**Text**:
========================================
One hundred years ago this weekend, the RMS Titanic hit an iceberg off the coast of Newfoundland and sank. The event was big news then and has remained so for a century, due in no small part to the number of wealthy people who died or were aboard: John Jacob Astor IV; Lucy, Lady Duff-Gordon; Molly Brown; Benjamin Guggenheim; and Isidor Straus. It was a bit as if the Kodak Theatre caught fire during the Academy Awards. (Compare the Titanic to the RMS Empress of Ireland, which sank in the mouth of the St. Lawrence two years later with a loss of more passengers, although considerably fewer crew. Celine Dion sings no songs about the Empress of Ireland.)
========================================
**Exercise inputs**:

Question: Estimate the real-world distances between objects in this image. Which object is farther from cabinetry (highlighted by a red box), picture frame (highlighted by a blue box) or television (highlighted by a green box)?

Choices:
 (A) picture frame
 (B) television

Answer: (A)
========================================
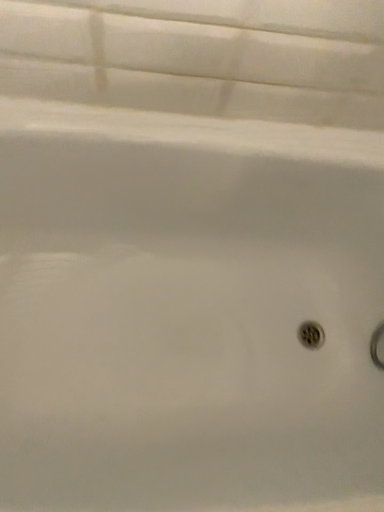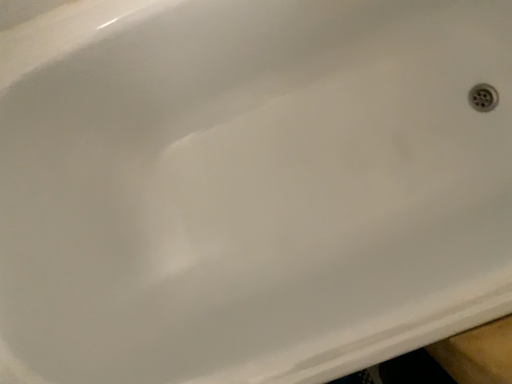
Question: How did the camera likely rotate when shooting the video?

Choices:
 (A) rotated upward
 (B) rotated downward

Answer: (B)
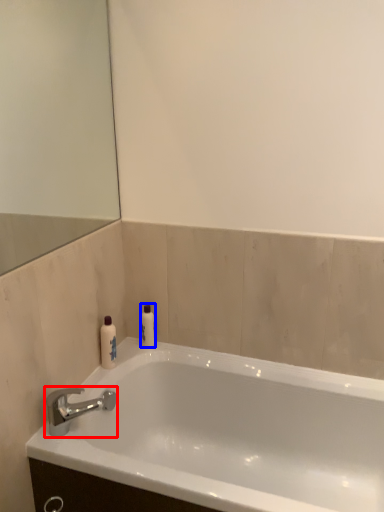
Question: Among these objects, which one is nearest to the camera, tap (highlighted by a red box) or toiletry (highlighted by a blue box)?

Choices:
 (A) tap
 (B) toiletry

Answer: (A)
========================================
**Complete the following**:
a: Rewrite a stretch of the records with "television" changed to "monitor" and everything else unchanged. Begin at the line that has "Question: Estimate the" and stop after the line that has "(B) television", and give only those lines.
b: Write the next part of the passage about the Titanic, picking up after its final sentence.

**Responses by task**:
a:
Question: Estimate the real-world distances between objects in this image. Which object is farther from cabinetry (highlighted by a red box), picture frame (highlighted by a blue box) or monitor (highlighted by a green box)?

Choices:
 (A) picture frame
 (B) monitor

b:
There are many fascinating aspects of the story, including the recently uncovered evidence of what exactly caused the ship to sink — not a massive gash in its hull, as had long been supposed, but rather a buckling of the plates over five compartments, due in part to the failure of potentially substandard rivets. For want of a rivet, the Titanic was lost. And there’s also the interesting question of why there was so little panic among the passengers as the ship went down. But I want to focus on one that I’m fairly sure is not going to get covered this week: the connection between the sinking of the Titanic and our modern Electronic Communications Privacy Act, the federal law that makes it a crime to intercept communications without either a court order or the consent of one of the parties.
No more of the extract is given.